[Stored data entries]
============================================================

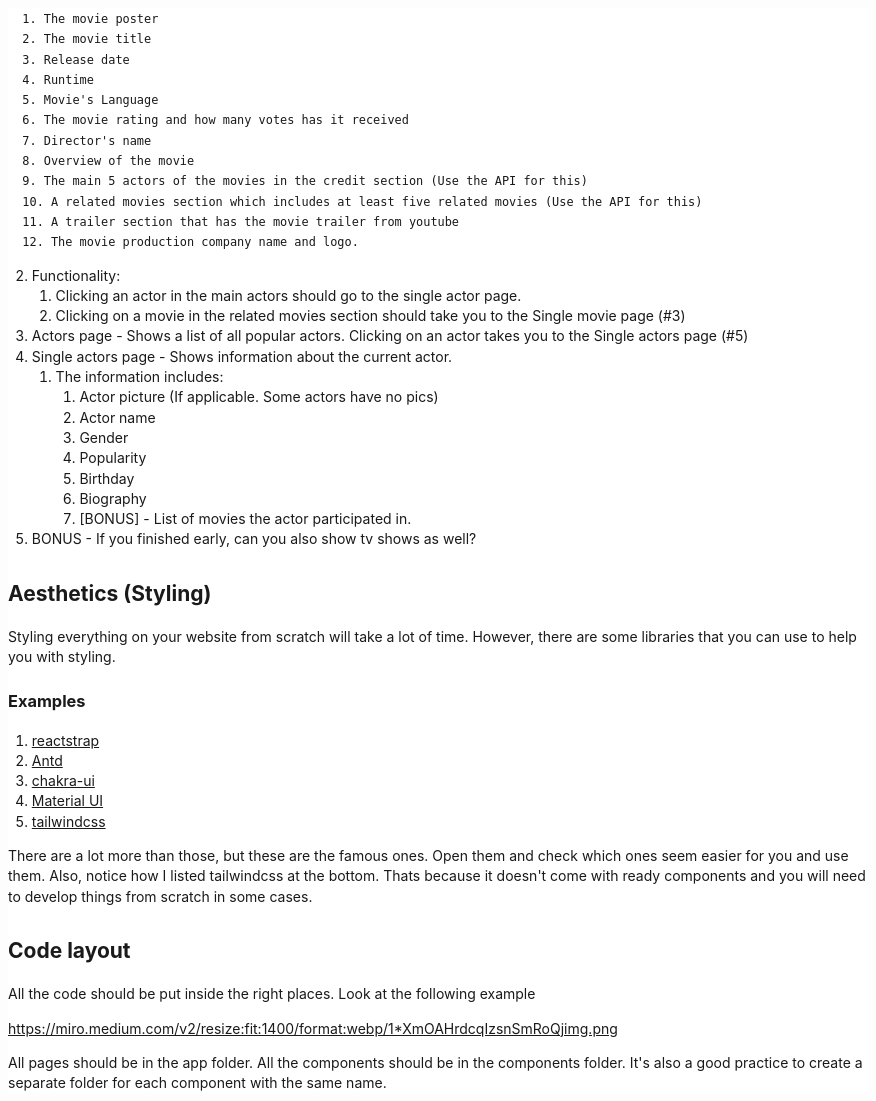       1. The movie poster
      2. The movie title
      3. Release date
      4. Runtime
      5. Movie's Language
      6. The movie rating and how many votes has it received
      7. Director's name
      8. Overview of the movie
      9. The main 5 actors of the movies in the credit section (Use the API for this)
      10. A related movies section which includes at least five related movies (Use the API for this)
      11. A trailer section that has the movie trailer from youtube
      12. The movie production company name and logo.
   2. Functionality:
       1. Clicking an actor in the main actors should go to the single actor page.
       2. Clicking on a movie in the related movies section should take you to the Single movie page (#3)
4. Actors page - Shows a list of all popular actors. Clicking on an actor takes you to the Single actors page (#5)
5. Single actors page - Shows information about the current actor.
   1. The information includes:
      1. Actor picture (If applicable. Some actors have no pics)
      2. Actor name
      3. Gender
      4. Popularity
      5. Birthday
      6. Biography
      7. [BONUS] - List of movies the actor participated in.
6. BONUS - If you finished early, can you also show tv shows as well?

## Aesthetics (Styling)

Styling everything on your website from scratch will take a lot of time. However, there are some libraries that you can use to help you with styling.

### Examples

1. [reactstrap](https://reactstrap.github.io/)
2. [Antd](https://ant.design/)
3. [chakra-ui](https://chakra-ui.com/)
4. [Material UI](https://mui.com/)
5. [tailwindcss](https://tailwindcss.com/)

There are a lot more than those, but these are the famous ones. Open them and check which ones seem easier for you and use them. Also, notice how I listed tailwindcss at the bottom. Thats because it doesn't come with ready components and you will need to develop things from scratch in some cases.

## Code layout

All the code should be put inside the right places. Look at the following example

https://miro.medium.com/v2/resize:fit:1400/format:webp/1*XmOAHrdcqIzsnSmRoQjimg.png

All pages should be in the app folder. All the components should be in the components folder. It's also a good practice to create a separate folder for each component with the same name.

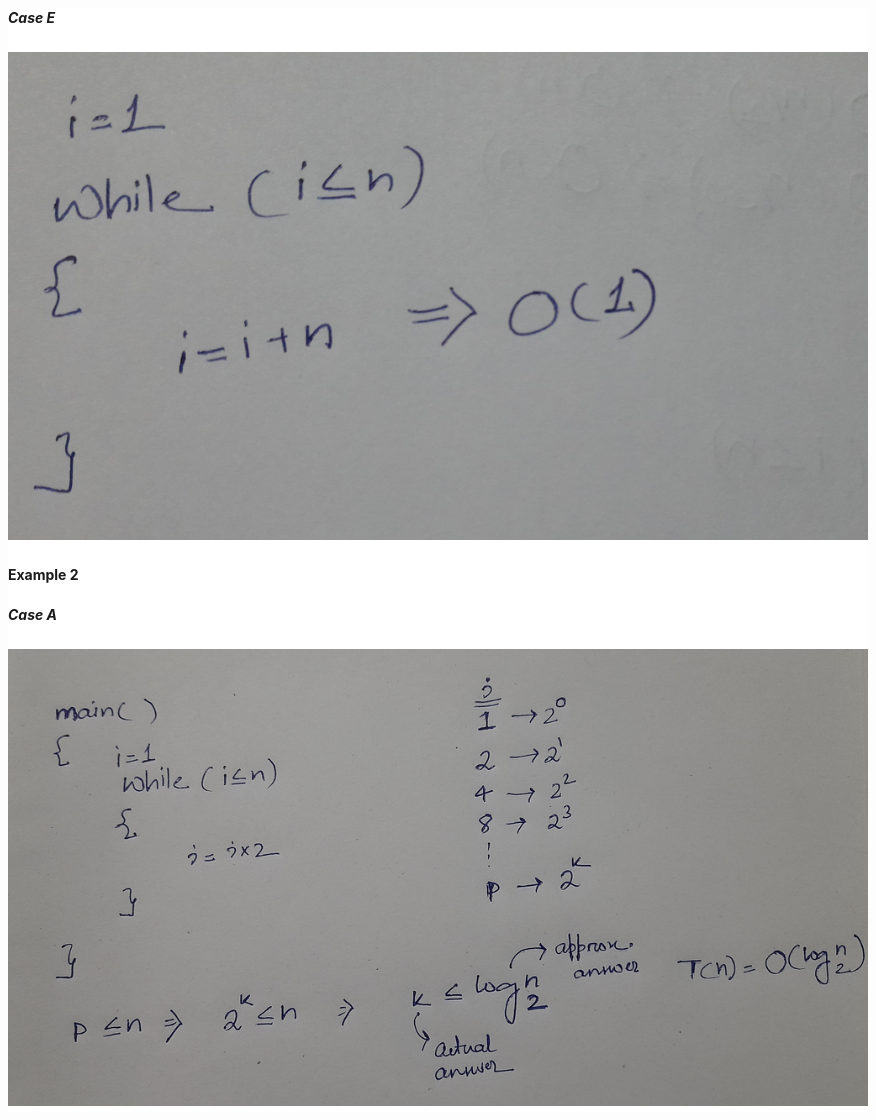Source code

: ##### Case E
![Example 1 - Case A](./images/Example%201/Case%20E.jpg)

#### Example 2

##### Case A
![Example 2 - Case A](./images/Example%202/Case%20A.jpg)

============================================================

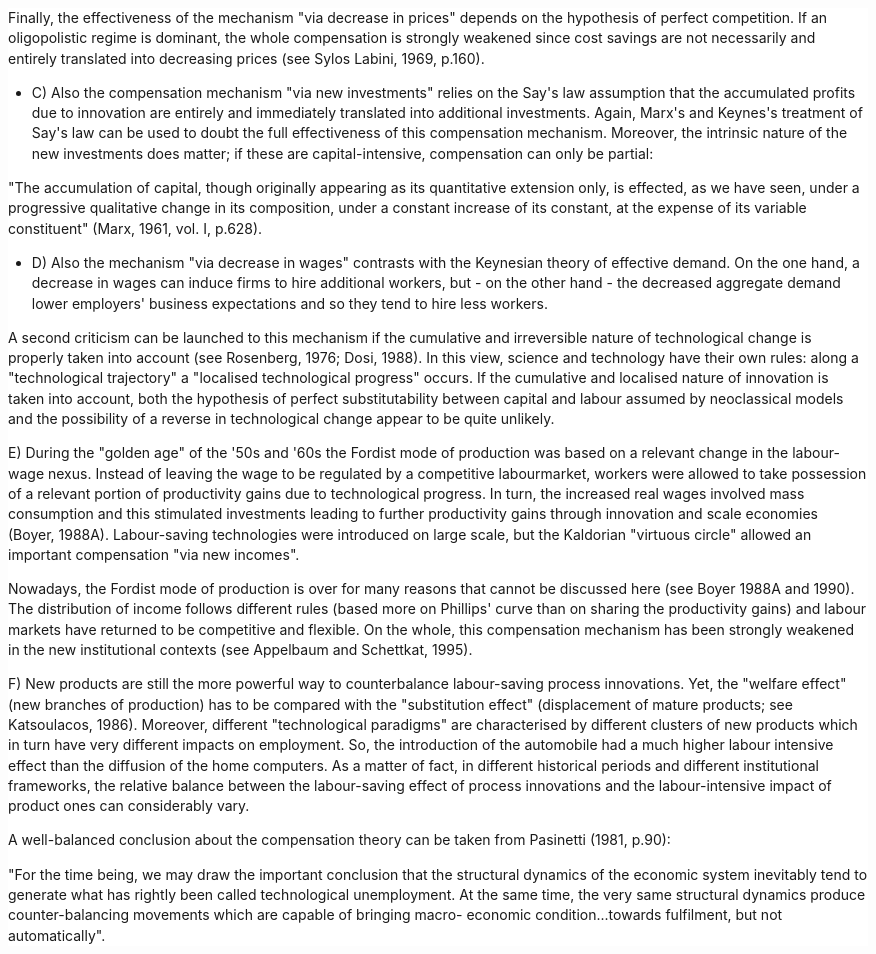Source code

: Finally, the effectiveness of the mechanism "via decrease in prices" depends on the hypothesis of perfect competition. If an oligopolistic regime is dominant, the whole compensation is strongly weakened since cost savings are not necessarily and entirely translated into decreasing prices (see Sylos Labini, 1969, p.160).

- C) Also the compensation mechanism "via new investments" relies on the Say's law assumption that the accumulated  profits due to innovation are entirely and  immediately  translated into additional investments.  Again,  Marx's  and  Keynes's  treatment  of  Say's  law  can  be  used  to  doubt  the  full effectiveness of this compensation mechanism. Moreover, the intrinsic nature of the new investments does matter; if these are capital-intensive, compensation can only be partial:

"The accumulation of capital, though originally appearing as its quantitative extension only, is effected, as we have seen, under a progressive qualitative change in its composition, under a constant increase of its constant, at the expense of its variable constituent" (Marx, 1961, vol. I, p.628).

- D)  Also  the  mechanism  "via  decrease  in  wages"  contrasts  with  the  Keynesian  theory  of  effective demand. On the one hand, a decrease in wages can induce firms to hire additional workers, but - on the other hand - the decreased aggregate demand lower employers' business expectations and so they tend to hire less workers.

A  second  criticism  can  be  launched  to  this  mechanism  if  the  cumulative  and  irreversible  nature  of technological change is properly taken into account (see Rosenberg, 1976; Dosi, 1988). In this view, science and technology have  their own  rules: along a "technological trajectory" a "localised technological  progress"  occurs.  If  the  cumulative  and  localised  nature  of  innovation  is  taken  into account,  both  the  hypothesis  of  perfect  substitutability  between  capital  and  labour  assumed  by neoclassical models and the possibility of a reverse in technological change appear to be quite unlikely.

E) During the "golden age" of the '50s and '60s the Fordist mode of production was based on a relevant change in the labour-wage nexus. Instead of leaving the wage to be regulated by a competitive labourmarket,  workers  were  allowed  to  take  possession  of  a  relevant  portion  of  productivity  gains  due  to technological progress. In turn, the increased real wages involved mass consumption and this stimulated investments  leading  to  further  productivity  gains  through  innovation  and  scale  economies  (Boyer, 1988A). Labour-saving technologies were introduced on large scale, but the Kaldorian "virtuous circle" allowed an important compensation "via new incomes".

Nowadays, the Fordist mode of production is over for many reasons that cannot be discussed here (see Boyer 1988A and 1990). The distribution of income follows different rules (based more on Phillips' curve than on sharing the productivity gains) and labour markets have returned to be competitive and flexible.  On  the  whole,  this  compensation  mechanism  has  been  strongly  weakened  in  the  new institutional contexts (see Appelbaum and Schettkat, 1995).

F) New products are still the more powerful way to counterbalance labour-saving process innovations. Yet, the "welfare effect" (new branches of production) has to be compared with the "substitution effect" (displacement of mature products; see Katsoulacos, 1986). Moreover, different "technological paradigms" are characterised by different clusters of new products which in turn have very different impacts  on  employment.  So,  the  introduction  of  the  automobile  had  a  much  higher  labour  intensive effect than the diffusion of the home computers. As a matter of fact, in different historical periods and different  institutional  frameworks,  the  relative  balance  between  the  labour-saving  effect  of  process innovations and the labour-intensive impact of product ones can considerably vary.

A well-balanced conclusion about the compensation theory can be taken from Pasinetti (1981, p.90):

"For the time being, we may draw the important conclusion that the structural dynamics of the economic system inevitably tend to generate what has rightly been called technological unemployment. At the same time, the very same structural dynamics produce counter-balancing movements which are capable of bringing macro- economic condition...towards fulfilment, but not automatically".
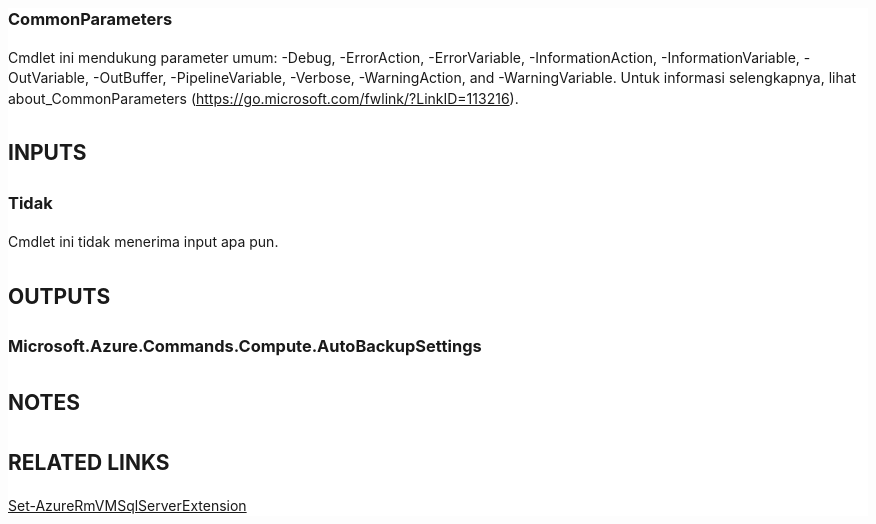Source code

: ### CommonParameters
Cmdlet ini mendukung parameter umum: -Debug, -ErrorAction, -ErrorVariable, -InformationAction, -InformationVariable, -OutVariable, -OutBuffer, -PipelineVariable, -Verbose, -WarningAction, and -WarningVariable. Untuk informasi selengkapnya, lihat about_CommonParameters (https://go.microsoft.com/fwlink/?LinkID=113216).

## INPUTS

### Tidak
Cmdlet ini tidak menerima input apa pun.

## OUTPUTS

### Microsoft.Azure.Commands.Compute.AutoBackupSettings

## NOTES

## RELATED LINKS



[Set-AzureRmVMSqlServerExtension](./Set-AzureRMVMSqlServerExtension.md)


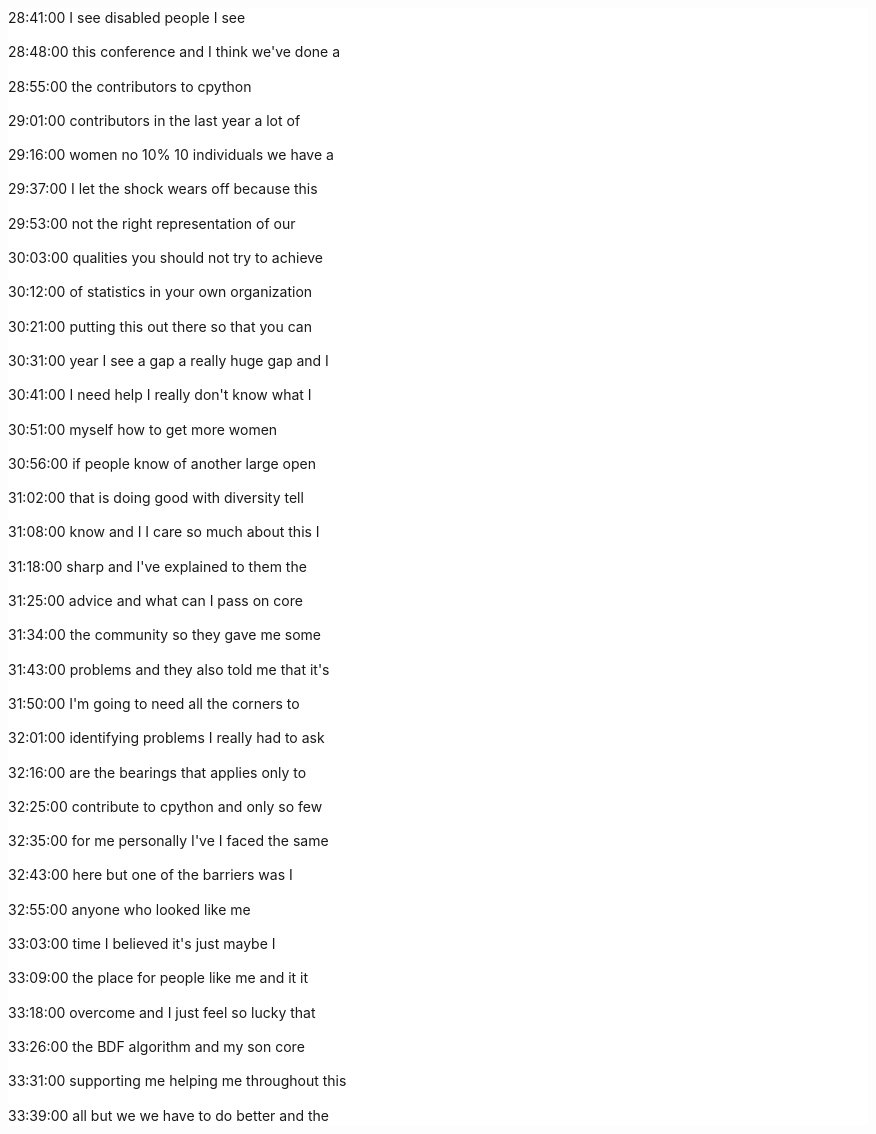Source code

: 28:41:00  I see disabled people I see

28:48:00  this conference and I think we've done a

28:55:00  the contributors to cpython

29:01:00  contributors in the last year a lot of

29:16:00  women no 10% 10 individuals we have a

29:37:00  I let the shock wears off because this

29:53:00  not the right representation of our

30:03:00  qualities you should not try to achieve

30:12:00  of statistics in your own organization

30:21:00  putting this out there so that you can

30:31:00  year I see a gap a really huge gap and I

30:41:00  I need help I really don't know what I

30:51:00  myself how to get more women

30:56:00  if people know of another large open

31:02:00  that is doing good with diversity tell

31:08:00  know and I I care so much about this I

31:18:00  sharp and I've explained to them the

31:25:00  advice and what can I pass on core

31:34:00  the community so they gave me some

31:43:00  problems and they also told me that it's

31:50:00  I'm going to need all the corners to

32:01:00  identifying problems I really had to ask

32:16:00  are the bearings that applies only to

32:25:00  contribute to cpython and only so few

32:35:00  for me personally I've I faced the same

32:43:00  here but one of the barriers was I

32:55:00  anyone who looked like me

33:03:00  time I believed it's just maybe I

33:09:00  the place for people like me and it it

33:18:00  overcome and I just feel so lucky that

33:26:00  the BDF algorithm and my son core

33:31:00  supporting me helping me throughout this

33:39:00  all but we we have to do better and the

============================================================

[Goal of the exercise] Using the records above, repeat exactly the run of lines that starts with the line with "## Code layout" and goes on through the line with "- Case A](./images/Example%202/Case%20A.jpg)"; omit each picture.

[Answer space]
## Code layout

All the code should be put inside the right places. Look at the following example

https://miro.medium.com/v2/resize:fit:1400/format:webp/1*XmOAHrdcqIzsnSmRoQjimg.png

All pages should be in the app folder. All the components should be in the components folder. It's also a good practice to create a separate folder for each component with the same name.

Source code

: ##### Case E
![Example 1 - Case A](./images/Example%201/Case%20E.jpg)

#### Example 2

##### Case A
![Example 2 - Case A](./images/Example%202/Case%20A.jpg)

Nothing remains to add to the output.